Dave from what I have read this has been out of commission for 4 months and is not your main computer or one that you can't take your time with.
The magsafe will not put out the 16.5v - 18.5volts it supplies until the SMC and the magsafe are "shaking hands" and the SMC tells the Magsafe it can. Your lack of the LED(s) lighting on the magsafe indicate that the SMC and power adapter don't know the other exists. I would start by checking the magsafe connector for residue or debris. The center contact (the small one) on the magsafe is where it communicates with the SMC.
I see no mention of cleaning up after the liquid damage. That is where I recommend you go even if you find a problem with the magsafe connection - to eliminate future problems.. If you lived through changing the left I/O board you, removing the logic board and properly cleaning it and inspecting it should be within your abilities. Here is a guide for removing the logic board. Here is iFixit's guide to cleaning up after liquid damage. I realize that the milk went in the left speaker. But after it entered who knows where it went and a little bit of liquid goes a long ways.
You are going to need to remove the logic board to test the power cable between the left I/O board and the motherboard. Also, to inspect the socket and the surrounding area where that cable connects to the logic board. By cleaning the motherboard as previously suggested you eliminate any ghost that could be there. To properly troubleshoot this you have to deal with "knowns". You can easily test the power cable between the boards to determine if it is the problem. If you own or have access to a multimeter/multitester (An analog one with the needle, is best for testing internal breaks in wires. The digital ones have slow reaction time.) you can test the integrity of the power cable with a continuity test (resistance test on it's lowest setting) while moving the wires around. Go prong to prong, if the needle sweeps hard at any point the cable more than likely will be the cause. If you find any prongs that have no continuity with the corresponding prong on the other side of the cable you have found at least part of your problem, if not all of it. The fore mentioned should help you determine if the power cable is the problem.

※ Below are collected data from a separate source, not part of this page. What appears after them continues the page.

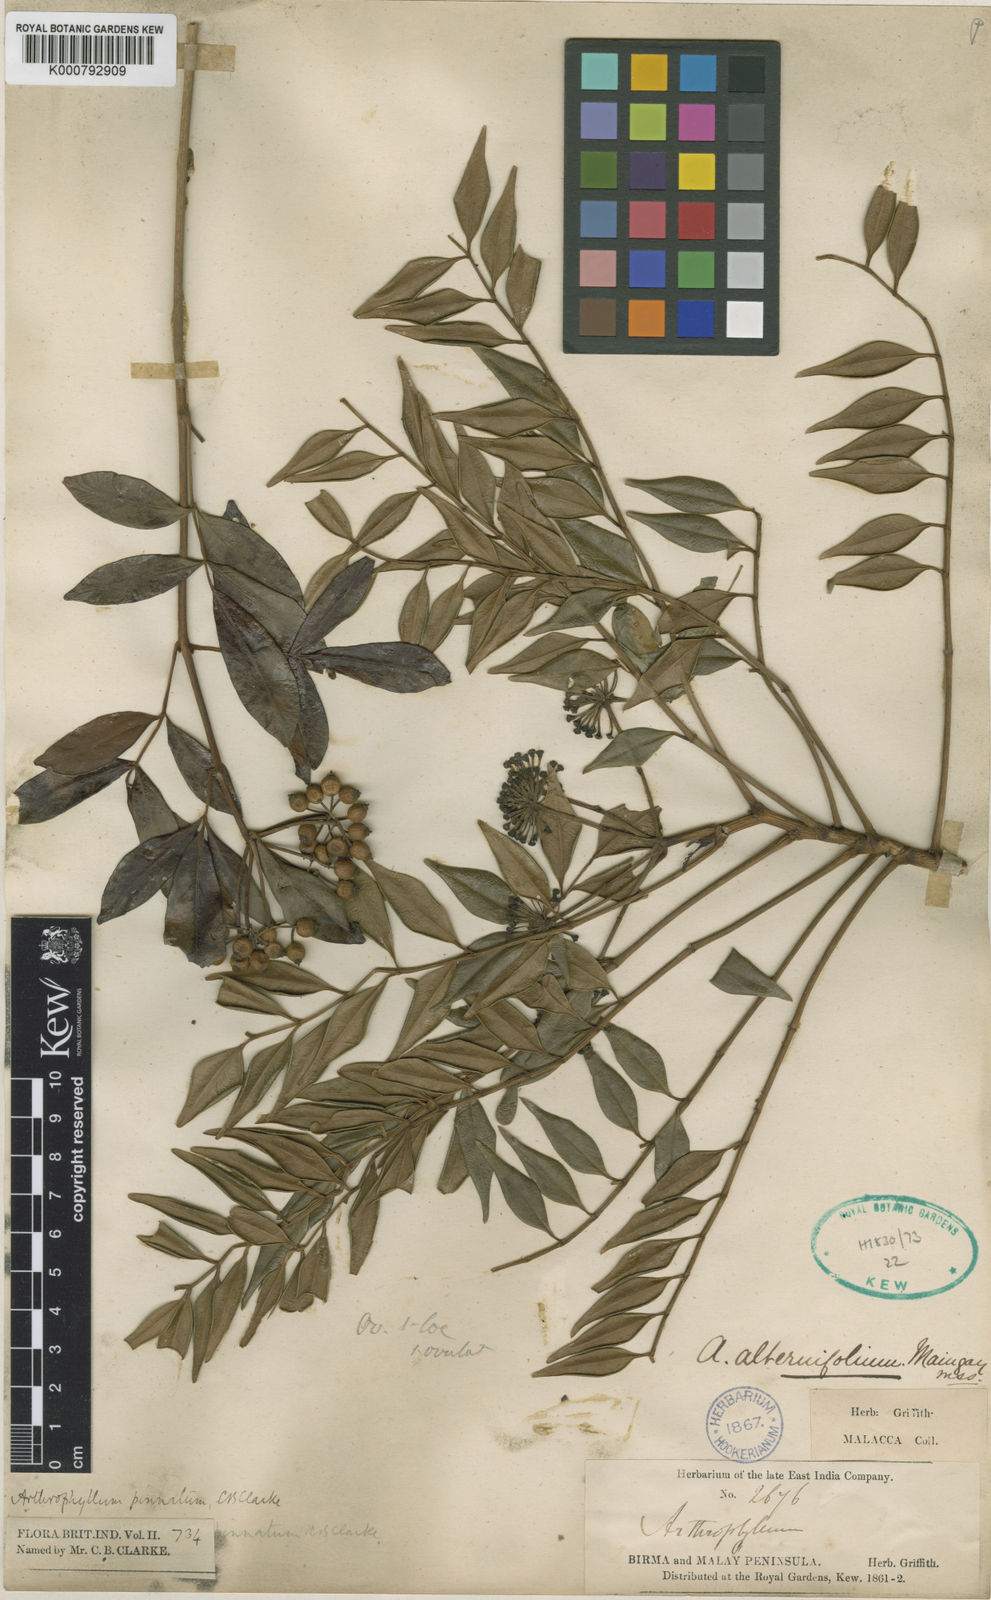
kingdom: Plantae
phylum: Tracheophyta
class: Magnoliopsida
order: Apiales
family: Araliaceae
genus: Polyscias
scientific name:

If you have replaced your left I/O board with a good one. Then either that board isn't talking with the logic board or the motherboard has problems. We have previously discussed how to test the power cable between the 2. I would now inspect the cable socket on the logic board for any bent or burnt pins with a jewelers loupe. I would also inspect the area around that socket and the area on the other side of the board directly underneath it for any signs of burning such as discoloration or charring - Inspect both the board and components in those areas. This is a 12 layer board with most of the power running through sub levels.
Obviously if you find problems here they will need dealt with or the logic board will need replaced.
If you take your laptop to any repair shop "worth it's salt", this is the gist of what they would do. Unfortunately. most places specializing in Apple repair are parts pushers and would never pull out a loupe or use a stereo microscope to inspect the socket of the power cable and just call the logic board bad - when the socket may actually be able to be cleaned.
Time is money. If you have the time to figure out if the problem is the power cable, power cable socket or the actual motherboard then follow the steps I have given you. If you don't then throw the $ at someone else doing the troubleshooting and trust they have done it right.